Before him a glass counter with metal racks displayed a few lonely fritters. More racks held an assortment of doughnuts. Two pots of coffee simmered on burners, one decaf and one regular. On a stool by the counter, a man wearing an oldfashioned paper busboy’s hat sat reading a newspaper. He looked up when Brendan and Charlie came in.
“Hello.” He set aside the paper. “Pardon me, but ain’t you two a little young to be out and about at this hour?”
“They’re with me!” a voice announced from a booth near the window. Brendan looked over and saw an old man in a woollen suit with a herringbone check pattern. A flat cap lay on the table beside an open box of doughnuts and a steaming cup of coffee. On the bench beside him a dark overcoat was folded neatly. A walking stick made of polished wood leaned against the seat.
He smiled when Brendan looked at him.
“I know you!” Brendan cried. “I saw you in the Hot Pot!”

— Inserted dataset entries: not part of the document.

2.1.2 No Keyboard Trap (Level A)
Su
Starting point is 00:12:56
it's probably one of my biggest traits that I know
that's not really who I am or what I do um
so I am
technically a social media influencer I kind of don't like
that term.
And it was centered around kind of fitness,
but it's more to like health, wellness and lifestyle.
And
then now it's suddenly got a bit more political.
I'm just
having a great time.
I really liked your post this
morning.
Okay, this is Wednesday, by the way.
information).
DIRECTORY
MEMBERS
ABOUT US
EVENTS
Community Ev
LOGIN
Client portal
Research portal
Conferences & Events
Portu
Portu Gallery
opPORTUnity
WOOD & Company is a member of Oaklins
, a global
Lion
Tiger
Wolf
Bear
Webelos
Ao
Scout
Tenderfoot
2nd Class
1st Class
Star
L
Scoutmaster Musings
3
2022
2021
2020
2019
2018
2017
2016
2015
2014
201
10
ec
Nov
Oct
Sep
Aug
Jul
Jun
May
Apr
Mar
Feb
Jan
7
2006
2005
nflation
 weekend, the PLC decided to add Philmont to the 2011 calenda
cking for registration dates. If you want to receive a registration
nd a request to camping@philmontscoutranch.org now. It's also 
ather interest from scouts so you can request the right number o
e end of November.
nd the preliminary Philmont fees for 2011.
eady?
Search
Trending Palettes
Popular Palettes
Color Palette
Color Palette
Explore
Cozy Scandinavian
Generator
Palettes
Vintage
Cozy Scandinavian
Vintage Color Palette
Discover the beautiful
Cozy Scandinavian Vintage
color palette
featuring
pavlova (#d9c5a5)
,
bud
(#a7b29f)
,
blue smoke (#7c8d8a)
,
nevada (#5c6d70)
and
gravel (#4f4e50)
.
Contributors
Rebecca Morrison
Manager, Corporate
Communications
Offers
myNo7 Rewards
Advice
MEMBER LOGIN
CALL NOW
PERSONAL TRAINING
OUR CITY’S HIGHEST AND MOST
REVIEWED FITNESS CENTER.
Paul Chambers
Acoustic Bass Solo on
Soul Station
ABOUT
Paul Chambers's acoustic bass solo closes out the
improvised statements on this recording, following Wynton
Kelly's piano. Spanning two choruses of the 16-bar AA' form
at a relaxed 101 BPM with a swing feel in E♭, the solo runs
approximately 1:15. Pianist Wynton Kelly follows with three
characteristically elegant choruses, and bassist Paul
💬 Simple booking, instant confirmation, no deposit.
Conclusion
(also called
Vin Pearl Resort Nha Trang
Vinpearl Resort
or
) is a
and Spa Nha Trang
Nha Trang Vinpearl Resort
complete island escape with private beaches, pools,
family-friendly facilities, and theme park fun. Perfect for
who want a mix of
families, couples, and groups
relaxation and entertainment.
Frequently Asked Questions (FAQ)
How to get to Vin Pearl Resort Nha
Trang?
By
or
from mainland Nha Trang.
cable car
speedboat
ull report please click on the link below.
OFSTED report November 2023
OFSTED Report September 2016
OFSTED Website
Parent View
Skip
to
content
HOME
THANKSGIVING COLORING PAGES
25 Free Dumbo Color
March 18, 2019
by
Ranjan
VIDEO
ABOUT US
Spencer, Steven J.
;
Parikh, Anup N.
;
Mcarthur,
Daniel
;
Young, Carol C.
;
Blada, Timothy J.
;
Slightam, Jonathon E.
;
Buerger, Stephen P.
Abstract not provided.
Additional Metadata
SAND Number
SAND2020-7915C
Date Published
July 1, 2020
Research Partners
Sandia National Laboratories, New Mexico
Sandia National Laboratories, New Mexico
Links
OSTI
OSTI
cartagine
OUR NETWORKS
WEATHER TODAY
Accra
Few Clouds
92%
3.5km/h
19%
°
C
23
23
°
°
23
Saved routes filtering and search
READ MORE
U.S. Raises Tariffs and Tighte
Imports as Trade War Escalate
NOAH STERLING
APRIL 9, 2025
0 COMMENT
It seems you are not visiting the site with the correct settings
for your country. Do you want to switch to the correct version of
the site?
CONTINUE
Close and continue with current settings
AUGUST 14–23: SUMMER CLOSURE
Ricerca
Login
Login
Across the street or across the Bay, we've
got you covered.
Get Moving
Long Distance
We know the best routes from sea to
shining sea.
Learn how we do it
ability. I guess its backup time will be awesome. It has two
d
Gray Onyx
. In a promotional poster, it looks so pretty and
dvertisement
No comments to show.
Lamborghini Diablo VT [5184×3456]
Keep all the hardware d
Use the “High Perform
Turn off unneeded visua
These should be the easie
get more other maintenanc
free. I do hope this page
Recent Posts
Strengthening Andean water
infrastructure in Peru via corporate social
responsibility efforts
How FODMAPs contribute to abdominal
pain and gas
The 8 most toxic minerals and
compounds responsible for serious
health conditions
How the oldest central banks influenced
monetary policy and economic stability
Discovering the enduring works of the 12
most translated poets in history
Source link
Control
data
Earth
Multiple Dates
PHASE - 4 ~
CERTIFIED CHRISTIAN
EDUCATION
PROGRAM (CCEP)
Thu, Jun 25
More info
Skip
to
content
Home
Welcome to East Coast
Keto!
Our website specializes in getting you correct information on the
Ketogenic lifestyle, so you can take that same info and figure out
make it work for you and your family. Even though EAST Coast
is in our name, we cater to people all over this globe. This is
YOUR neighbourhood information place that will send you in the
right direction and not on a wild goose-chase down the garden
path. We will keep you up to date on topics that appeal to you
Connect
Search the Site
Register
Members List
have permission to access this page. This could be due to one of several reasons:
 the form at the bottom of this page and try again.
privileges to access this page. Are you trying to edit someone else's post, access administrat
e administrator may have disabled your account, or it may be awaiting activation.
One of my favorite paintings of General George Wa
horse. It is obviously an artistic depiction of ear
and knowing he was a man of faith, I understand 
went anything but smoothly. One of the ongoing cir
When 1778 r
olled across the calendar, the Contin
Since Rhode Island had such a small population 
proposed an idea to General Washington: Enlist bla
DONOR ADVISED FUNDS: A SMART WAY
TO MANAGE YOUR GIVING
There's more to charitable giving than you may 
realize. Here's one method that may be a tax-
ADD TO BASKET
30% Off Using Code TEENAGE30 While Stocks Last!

“Yes.” The old man nodded. “I couldn’t help myself. I had to get a look at you.”
His face was a nest of wrinkles over strong cheekbones. A neatly trimmed grey beard brushed the front of his worn linen shirt, and his sky-blue eyes were clear and sharp. They held Brendan in their grasp and didn’t let him go as he crossed the floor and slid into the bench opposite.
Brendan had never seen an old Faerie before. Certainly, Ariel was ancient. Ariel had an aura, a gravity, as though the years crowded around him, but in appearance he seemed no older than Brendan’s dad or mum. The Faerie sitting across from him was elderly. Thick purple veins crawled over the backs of his liver-spotted hands. His white hair was thinning on top, and his shoulders were slightly stooped. But for all his aged appearance, the man didn’t seem the least bit frail. Somehow, his age was his power, and Brendan felt the weight of it bearing down on him.